Control of port-hamiltonian systems. Observer design and alternate passive input-output pairs

Promotie: dhr. A. Venkatraman, 16.15 uur, Academiegebouw, Broerstraat 5, Groningen

Proefschrift: Control of port-hamiltonian systems. Observer design and alternate passive input-output pairs

Promotor(s): prof .dr. A. van der Schaft

Faculteit: Wiskunde en Natuurwetenschappen

Contact: Aneesh Venkatraman, tel. 050-363 3972, e-mail: aneesh.82@gmail.com

Control of port-hamiltonian systems. Observer design and alternate passive input-output pairs

We focus on two control related problems in the context of port-Hamiltonian systems with dissipation:

1. Observer design and output feedback stabilization: We identify a special class of mechanical systems which can be partially linearized in the pseudo-momenta via a change of coordinates and study their physical and differential geometric properties. We study the problem of velocity observer design using position measurements for these systems. We then consider a general class of mechanical systems with kinematic constraints and address the problem of velocity observer design for them by using only position measurements. As expected, the observer design simplifies when the system is affine in the (unmeasured) momenta.

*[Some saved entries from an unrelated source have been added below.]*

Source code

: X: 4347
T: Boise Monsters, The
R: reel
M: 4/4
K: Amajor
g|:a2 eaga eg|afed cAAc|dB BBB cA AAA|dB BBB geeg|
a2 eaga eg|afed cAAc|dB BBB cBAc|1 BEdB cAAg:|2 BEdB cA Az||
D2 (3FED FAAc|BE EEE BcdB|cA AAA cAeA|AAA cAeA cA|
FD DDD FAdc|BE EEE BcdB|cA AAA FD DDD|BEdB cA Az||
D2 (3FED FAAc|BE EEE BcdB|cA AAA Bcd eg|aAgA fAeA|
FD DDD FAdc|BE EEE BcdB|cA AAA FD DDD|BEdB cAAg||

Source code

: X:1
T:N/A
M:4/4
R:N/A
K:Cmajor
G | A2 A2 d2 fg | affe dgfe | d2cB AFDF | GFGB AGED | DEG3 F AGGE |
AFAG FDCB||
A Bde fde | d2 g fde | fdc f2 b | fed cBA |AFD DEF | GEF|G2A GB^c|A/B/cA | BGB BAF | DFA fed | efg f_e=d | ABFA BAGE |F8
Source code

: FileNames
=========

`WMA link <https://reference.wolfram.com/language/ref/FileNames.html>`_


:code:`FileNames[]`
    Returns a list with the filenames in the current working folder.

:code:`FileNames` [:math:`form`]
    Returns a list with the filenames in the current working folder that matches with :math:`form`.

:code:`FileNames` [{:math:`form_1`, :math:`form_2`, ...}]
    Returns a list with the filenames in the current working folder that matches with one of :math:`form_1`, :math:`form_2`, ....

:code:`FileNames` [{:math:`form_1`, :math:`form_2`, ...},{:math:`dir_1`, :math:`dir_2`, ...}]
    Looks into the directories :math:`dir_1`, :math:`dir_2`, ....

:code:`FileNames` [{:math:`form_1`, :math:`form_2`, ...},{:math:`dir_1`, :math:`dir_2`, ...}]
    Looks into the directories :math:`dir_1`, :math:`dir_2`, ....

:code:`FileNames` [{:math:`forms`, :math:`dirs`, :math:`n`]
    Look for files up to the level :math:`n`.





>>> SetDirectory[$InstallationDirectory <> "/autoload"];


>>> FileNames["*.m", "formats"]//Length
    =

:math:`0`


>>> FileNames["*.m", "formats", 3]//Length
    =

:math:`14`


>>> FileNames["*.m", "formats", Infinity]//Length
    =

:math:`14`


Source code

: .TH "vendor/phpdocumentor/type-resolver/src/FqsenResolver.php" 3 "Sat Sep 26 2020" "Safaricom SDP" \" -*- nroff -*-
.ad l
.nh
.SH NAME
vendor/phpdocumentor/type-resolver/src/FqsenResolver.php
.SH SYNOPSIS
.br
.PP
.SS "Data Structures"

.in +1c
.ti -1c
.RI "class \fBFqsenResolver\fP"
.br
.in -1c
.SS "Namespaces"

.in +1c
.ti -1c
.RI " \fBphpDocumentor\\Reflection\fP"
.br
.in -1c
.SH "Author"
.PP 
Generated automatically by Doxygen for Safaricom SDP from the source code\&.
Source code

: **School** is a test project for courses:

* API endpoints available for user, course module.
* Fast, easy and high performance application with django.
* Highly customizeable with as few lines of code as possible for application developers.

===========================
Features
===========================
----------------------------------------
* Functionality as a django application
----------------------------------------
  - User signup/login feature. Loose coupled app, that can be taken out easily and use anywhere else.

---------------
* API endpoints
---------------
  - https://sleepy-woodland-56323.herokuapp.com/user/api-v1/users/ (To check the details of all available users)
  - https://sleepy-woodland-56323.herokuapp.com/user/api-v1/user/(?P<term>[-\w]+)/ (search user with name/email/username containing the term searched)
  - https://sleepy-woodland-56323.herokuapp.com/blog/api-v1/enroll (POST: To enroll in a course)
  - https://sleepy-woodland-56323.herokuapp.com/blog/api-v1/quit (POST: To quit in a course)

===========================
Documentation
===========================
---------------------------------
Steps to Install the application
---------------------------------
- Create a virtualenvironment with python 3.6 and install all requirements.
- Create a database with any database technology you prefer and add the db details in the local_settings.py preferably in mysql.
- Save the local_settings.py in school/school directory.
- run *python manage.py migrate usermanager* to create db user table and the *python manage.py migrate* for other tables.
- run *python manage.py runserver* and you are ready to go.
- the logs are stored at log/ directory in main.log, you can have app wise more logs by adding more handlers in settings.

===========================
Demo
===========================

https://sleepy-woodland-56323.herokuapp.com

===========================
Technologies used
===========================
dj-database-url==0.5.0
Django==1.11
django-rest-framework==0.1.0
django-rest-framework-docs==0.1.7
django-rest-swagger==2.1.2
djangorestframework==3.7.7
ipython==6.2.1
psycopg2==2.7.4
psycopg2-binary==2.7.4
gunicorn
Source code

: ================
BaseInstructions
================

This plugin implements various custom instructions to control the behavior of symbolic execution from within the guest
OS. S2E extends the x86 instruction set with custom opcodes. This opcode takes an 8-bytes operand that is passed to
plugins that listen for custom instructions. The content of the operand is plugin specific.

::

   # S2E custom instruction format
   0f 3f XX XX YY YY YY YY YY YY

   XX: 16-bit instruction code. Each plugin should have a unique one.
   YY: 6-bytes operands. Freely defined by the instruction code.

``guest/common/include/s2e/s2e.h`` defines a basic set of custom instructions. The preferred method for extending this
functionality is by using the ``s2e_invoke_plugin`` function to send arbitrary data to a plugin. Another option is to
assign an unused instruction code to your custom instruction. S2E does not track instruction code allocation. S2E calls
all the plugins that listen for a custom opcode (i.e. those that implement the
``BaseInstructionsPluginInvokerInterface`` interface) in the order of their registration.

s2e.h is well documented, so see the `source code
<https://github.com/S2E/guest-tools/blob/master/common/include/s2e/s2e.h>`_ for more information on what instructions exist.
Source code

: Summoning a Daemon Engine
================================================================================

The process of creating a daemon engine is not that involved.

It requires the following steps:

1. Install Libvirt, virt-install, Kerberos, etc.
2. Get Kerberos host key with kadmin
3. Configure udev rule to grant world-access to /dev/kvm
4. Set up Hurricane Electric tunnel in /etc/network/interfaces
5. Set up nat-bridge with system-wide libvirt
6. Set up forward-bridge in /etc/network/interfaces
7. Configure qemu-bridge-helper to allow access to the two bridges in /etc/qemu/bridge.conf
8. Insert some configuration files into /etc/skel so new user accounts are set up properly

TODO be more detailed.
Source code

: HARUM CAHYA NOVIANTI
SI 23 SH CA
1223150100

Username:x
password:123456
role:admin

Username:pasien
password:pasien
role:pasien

We next provide a different viewpoint on observer design by considering a special class of port-Hamiltonian systems with dissipation and constructing observers for them by using a passivity based approach. The essential idea is to make the augmented system consisting of the plant and the observer dynamics to become strictly passive with respect to an invariant manifold defined on the extended state space, on which the state estimation error is zero. In view of the passivity properties, the observer is expected to show a certain amount of robustness.

We finally prove the separation principle for the above observers when used in combination with an asymptotically stabilizing full-state feedback control law which is obtained using passivity based control design techniques.

2. Energy shaping of PHSD by using alternate passive input-output pairs: We explore the possibility of generating new passive input-output pairs for a PHSD and investigate their role in shaping the system's energy via the control by interconnection method. We show that by changing the passive input-output pair of the PHSD, the underlying Dirac structure also changes. We characterize the set of all achievable Casimirs for this new Dirac structure by providing certain necessary conditions. These conditions can be used to check a priori whether the proposed new passive input-output pair, when used for interconnection with the controller, would help in shaping the system's energy along the desired coordinate.